— WHAT YOU ARE ASKED TO DO —
Every line that holds the word "diaminobenzidine" needs to be copied from the data below.
DATASET RECORDS: Begin
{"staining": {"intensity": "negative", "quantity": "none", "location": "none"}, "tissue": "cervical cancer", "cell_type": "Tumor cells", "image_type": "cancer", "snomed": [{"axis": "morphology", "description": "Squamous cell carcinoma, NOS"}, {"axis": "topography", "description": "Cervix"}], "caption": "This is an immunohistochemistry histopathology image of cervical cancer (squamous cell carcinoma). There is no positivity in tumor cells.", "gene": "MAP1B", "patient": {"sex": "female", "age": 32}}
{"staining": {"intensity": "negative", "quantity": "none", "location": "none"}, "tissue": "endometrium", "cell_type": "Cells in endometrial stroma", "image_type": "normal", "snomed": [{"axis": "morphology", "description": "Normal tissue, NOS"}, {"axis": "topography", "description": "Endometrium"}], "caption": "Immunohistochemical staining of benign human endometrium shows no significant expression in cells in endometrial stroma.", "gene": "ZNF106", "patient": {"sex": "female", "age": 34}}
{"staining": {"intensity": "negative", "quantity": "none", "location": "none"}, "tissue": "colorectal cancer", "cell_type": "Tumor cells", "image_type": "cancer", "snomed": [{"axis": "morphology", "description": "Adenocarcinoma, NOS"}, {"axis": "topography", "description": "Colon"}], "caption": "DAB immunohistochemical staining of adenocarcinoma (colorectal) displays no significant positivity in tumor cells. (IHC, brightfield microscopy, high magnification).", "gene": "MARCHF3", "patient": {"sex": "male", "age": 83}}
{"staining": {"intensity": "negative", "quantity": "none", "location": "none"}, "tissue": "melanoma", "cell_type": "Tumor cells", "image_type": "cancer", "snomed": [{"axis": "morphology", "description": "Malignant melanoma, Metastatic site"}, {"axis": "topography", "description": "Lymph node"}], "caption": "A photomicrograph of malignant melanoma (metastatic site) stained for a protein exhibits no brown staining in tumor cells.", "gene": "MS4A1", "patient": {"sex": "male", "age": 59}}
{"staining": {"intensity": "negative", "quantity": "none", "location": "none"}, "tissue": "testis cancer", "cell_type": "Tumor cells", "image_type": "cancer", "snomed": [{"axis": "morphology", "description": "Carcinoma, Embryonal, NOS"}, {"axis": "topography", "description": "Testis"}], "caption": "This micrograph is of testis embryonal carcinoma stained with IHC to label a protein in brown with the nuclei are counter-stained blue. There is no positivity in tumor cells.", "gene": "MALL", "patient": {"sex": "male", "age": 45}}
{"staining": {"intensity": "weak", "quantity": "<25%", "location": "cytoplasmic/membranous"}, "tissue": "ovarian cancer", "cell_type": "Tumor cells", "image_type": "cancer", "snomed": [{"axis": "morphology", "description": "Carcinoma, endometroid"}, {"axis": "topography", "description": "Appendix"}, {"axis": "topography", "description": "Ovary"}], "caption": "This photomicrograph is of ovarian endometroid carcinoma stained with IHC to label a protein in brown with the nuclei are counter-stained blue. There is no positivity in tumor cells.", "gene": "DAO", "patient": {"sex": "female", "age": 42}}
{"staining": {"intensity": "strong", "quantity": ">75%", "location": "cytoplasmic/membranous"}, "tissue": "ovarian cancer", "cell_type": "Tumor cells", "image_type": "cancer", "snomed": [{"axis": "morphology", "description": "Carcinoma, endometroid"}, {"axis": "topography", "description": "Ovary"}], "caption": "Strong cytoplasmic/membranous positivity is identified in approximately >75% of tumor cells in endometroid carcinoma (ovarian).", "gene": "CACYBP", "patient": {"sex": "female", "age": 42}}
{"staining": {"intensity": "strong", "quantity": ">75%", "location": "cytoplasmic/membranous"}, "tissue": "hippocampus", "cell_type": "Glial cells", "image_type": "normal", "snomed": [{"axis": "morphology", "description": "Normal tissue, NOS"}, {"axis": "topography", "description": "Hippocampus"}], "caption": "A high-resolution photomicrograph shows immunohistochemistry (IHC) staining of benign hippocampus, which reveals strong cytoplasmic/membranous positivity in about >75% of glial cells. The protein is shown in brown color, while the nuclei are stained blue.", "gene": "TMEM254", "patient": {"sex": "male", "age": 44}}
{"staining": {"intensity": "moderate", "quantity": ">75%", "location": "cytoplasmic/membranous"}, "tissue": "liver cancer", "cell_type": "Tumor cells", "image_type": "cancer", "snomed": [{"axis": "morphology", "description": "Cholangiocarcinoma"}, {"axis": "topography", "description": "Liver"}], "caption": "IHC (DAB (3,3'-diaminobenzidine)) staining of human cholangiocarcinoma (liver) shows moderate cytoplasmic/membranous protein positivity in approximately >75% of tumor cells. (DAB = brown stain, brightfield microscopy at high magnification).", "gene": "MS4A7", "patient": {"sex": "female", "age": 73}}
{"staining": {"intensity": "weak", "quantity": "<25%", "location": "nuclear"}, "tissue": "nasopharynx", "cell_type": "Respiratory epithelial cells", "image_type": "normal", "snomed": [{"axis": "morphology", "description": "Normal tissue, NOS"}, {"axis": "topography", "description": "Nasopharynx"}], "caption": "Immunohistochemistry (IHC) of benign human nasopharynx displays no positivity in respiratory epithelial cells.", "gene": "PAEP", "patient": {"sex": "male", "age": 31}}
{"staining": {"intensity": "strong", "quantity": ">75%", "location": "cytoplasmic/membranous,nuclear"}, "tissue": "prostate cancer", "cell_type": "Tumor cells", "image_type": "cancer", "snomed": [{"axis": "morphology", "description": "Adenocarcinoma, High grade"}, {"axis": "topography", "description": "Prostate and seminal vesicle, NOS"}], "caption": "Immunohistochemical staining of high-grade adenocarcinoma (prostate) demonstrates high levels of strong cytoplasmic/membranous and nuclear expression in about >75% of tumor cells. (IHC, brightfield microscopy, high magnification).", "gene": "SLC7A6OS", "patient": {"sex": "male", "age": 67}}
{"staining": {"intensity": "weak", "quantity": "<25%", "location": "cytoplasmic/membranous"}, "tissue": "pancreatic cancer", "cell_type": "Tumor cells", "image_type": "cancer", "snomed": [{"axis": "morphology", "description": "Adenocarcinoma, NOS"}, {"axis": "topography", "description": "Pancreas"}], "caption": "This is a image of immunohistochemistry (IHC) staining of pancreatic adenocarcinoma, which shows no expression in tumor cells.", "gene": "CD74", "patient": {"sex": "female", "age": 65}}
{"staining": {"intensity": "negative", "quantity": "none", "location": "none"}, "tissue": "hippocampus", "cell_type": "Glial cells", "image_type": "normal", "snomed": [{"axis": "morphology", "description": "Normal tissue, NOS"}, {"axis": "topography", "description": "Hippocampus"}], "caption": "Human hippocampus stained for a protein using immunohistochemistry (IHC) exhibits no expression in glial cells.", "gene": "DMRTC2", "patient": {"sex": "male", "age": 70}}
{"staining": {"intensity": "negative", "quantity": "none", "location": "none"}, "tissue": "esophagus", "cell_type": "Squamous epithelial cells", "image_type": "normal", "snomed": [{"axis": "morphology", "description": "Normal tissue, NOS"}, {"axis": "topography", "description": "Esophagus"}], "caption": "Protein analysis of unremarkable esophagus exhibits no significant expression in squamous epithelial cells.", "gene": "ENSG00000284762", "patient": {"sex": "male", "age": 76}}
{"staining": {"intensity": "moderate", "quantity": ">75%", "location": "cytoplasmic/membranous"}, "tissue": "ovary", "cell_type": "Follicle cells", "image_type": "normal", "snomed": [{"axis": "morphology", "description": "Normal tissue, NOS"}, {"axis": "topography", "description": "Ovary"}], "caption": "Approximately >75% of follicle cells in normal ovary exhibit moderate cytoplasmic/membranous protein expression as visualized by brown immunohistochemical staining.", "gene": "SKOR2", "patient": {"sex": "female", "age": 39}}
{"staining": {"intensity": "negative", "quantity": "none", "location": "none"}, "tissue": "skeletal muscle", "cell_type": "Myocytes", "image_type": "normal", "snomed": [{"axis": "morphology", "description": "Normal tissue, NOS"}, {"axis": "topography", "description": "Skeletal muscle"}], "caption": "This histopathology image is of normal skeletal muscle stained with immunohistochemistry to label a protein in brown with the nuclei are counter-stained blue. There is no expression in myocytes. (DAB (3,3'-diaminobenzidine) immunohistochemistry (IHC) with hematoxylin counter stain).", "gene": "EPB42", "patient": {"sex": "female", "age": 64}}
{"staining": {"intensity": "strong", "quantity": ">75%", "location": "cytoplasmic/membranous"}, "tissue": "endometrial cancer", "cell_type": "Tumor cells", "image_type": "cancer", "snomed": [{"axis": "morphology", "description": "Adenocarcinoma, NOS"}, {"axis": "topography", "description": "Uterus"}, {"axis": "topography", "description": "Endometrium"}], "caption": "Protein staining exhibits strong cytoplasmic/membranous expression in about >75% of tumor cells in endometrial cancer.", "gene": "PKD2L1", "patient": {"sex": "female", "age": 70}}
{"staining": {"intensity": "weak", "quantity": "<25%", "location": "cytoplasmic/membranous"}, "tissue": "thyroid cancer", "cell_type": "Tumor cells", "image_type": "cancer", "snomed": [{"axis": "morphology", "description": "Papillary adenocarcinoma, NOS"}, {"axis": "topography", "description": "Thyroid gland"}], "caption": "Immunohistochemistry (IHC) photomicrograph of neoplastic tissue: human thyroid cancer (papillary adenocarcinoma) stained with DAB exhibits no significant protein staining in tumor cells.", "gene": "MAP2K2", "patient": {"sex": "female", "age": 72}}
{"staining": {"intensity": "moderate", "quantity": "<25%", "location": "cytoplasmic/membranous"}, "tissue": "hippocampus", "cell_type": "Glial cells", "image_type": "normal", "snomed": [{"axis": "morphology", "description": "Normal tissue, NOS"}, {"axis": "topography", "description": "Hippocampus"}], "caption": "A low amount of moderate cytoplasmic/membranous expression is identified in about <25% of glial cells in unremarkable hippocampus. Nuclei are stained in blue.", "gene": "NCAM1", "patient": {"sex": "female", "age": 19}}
DATASET RECORDS: End
— OUTPUT —
{"staining": {"intensity": "moderate", "quantity": ">75%", "location": "cytoplasmic/membranous"}, "tissue": "liver cancer", "cell_type": "Tumor cells", "image_type": "cancer", "snomed": [{"axis": "morphology", "description": "Cholangiocarcinoma"}, {"axis": "topography", "description": "Liver"}], "caption": "IHC (DAB (3,3'-diaminobenzidine)) staining of human cholangiocarcinoma (liver) shows moderate cytoplasmic/membranous protein positivity in approximately >75% of tumor cells. (DAB = brown stain, brightfield microscopy at high magnification).", "gene": "MS4A7", "patient": {"sex": "female", "age": 73}}
{"staining": {"intensity": "negative", "quantity": "none", "location": "none"}, "tissue": "skeletal muscle", "cell_type": "Myocytes", "image_type": "normal", "snomed": [{"axis": "morphology", "description": "Normal tissue, NOS"}, {"axis": "topography", "description": "Skeletal muscle"}], "caption": "This histopathology image is of normal skeletal muscle stained with immunohistochemistry to label a protein in brown with the nuclei are counter-stained blue. There is no expression in myocytes. (DAB (3,3'-diaminobenzidine) immunohistochemistry (IHC) with hematoxylin counter stain).", "gene": "EPB42", "patient": {"sex": "female", "age": 64}}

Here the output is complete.